In the end, HAProxy offered the stability and enabled the base functionality of Postgres we wanted. In tests, it failed over quickly and reliably. The only caveat with HAProxy + Postgres is that you have to rely on TCP passthrough with SSL termination at Postgres. We'd have preferred the SSL termination at HAProxy, but Postgres engineered it's own connecting procedure to listen for standard and SSL connections on the same port. SSL termination at the HAProxy was causing issues for drivers that were built to use that procedure and cannot use a standard SSL connection.
I think if you wanted to have the simplest possible solution, pgbouncer and postgresql-specific replication mechanism would be perfect. This is along the same lines as my question - I don't really see how these alternate solutions could be construed as lacking...
[1]: https://github.com/compose/governor/blob/master/haproxy_stat...
Manual failover is often a lot safer, automatic systems have a nasty habit of not doing what you expect them to and trashing your database / losing data.
Durability and consistency are two separate concepts.
A client shouldn't use a stale value. If a DB does not hold a valid key, it shouldn't accept new connections, or signal that data was committed.
But that's exactly the problem! If you were to run this whole system under a tool like Jepsen, this would show up as "acknowledged but lost writes". It's not generally considered acceptable to connect to your database, issue an UPDATE and a COMMIT, and have everything appear to work successfully, only for the data to disappear into the aether because it got sent to the wrong replica.
> If a DB does not hold a valid key, it shouldn't accept new connections, or signal that data was committed.
Exactly, and the problem with this implementation (again, unless I'm missing something) is that it may violate this contract.
If there is a need for multiple 9's of uptime, there should be an escalation process for these kinds of events, which will probably include 24/7 on-call rotations.

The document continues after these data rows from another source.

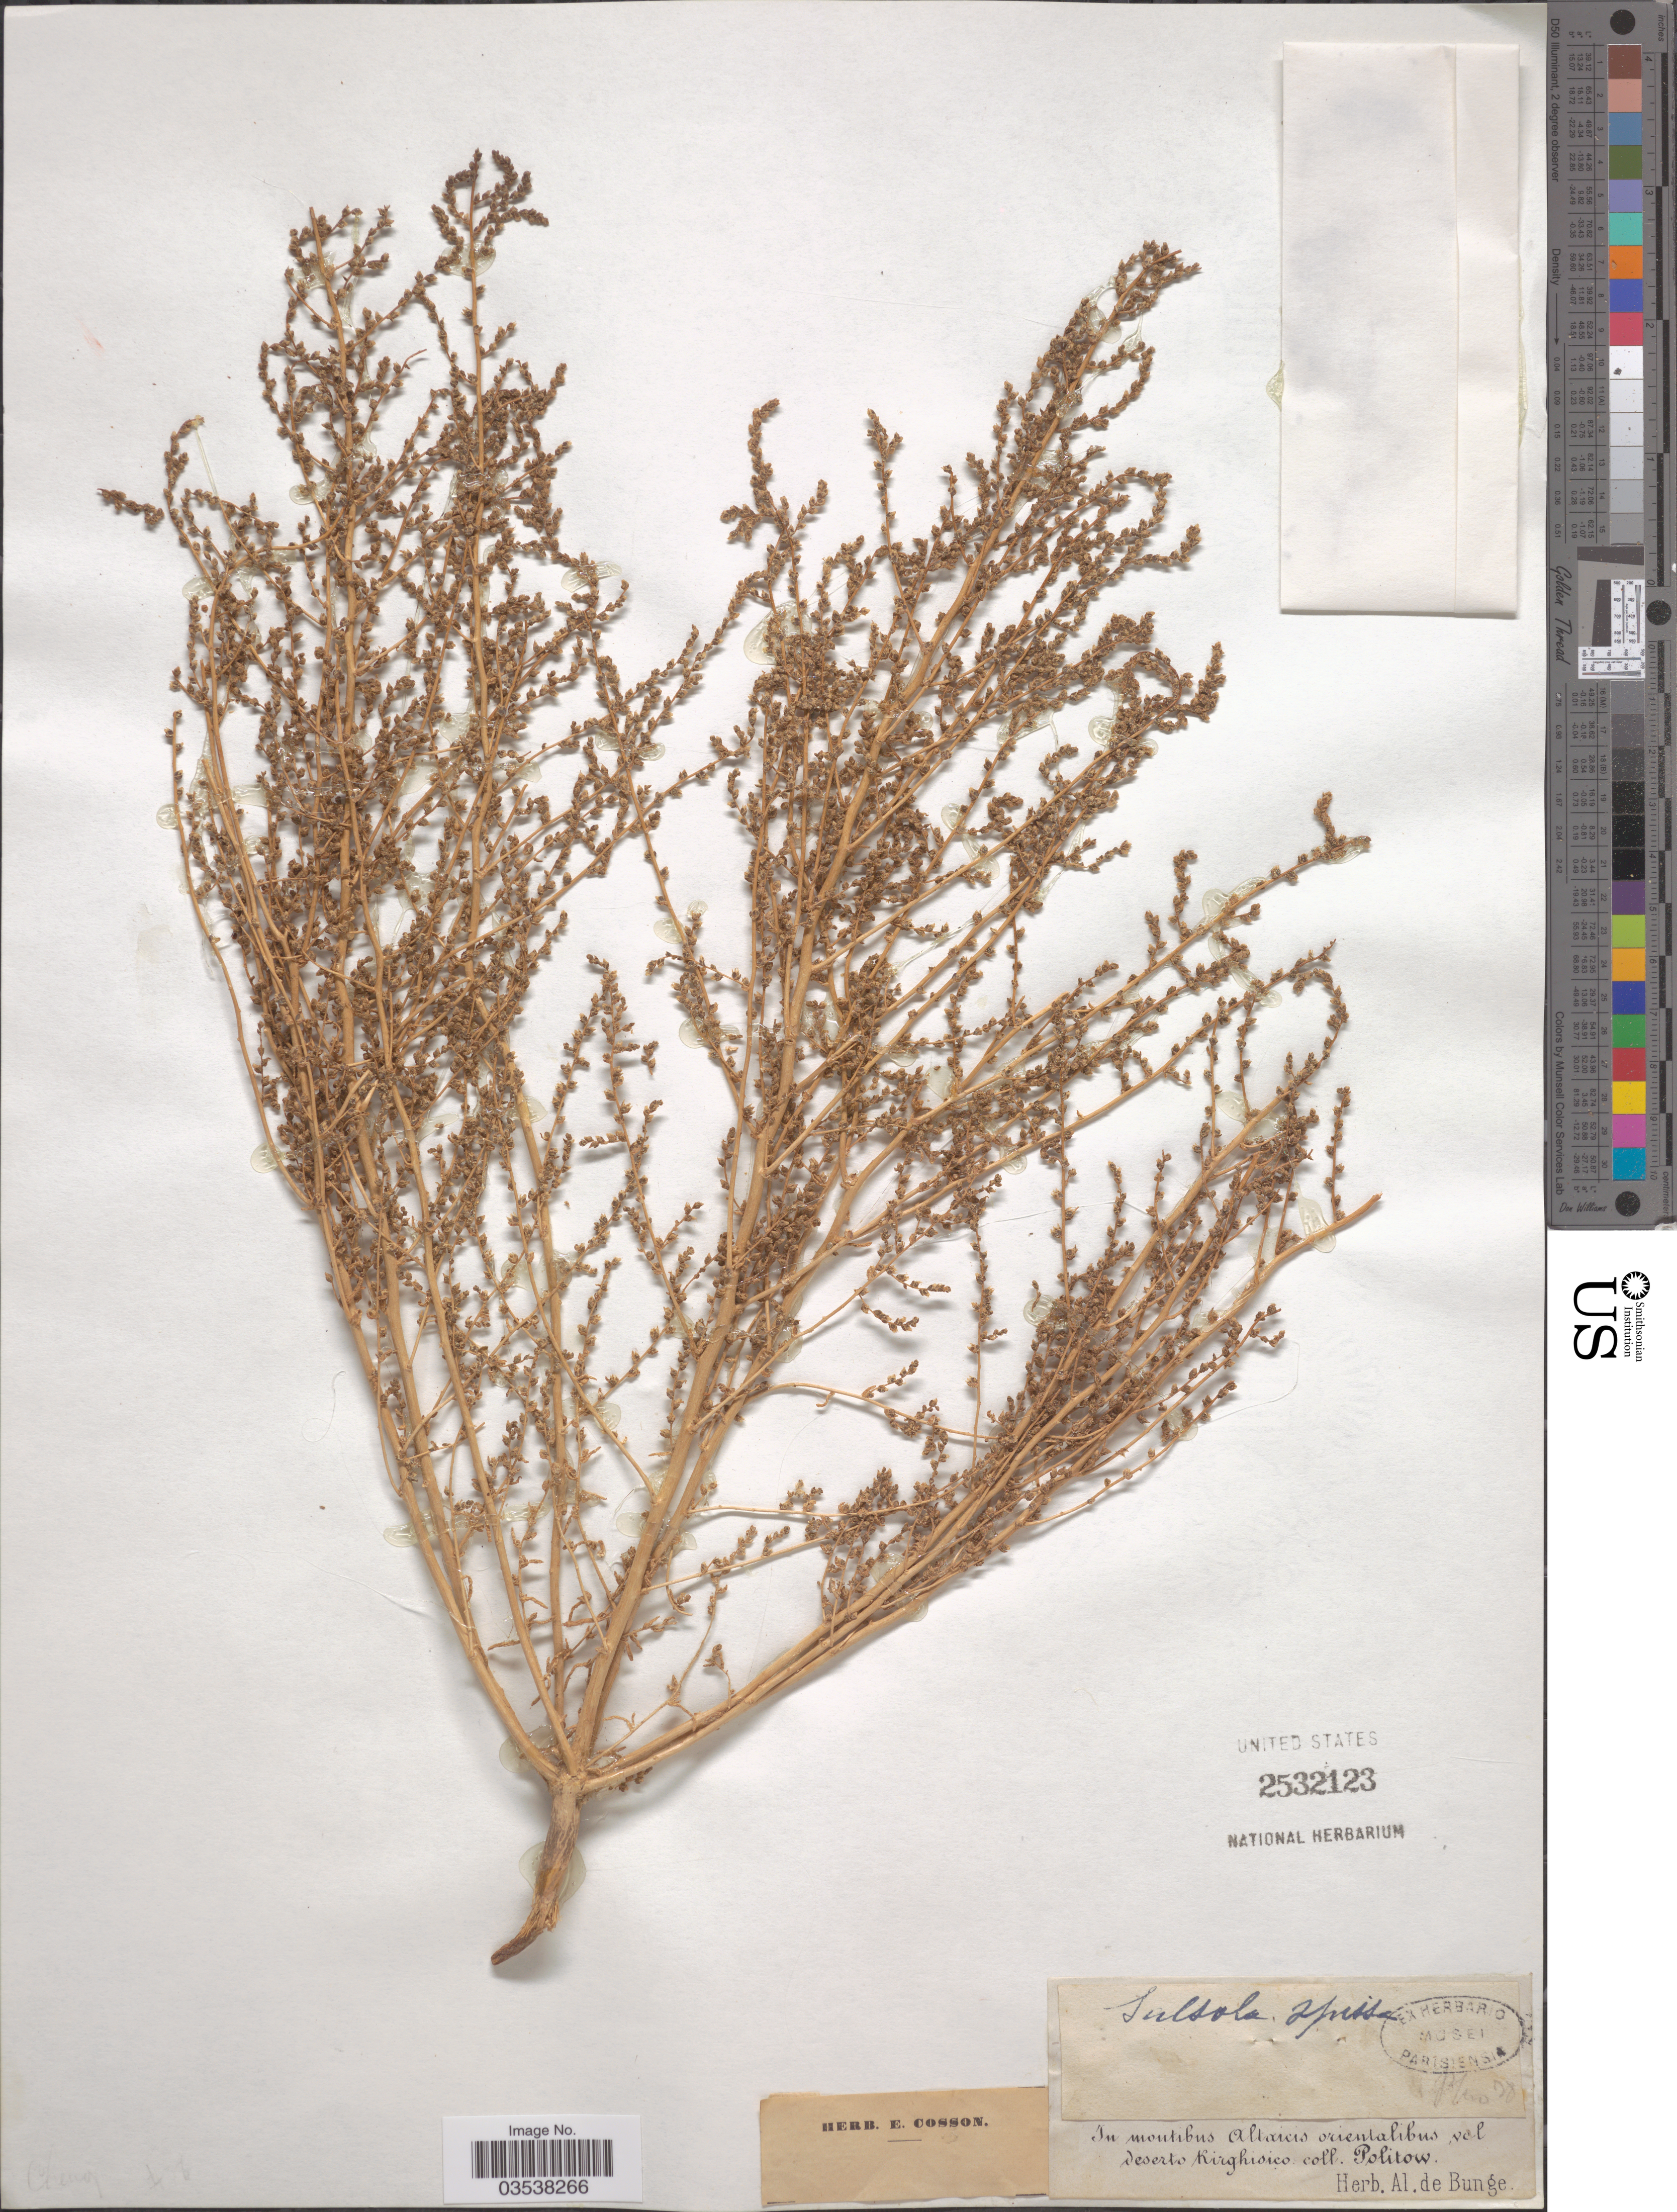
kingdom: Plantae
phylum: Tracheophyta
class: Magnoliopsida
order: Caryophyllales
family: Amaranthaceae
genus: Caroxylon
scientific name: Caroxylon nitrarium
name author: (Pall.) Akhani & Roalson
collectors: -. Politow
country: Kyrgyzstan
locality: In montibus Altaicis orientalibus vel deserto Kirghisico.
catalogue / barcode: US 2532123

Even if the problem is entirely self-resolving, it should still be looked at by more than one system. It should be noted, observed, documented, and confirmed it's truly resolved. That system is usually a human, but it doesn't necessarily have to be.
Oh and here is the Compare and Swap (Atomic) functionality of etcd that he described: https://github.com/coreos/etcd/blob/master/Documentation/api...
The proxy can find the cluster manually or use SRV records. Autoscale the Postgres machines as much as you want after that while leaving etcd on stable machines.
In every case, at some point, there were implementation/software bug related issues that ultimately caused more unplanned outages than I've ever seen a single, well run server experience.
* After a complete, planned shutdown, neither server is happy to start until it sees the other one online. In the end, neither ends up booting. * A failover occurs, at which point you find out the hard way there is state being stored in a non-replicate file. I've seen this with several different Asterisk HA solutions in particular. * A failover occurs, and non-database aware storage snapshots leave the redundant server with a non-mountable mirror of the database.
Any consultant worth their day (let alone week) rate should be also able to refer you to previous clients, from whom you can hopefully get some sense of how satisfied people are with the candidate's work.
And, ultimately, there's an intuition factor at work here. It's been my consistent experience that if a candidate gives you some kind of hinky vibe, don't use them. When folks I've worked with haven't followed that, the results have pretty reliably been poor, at best.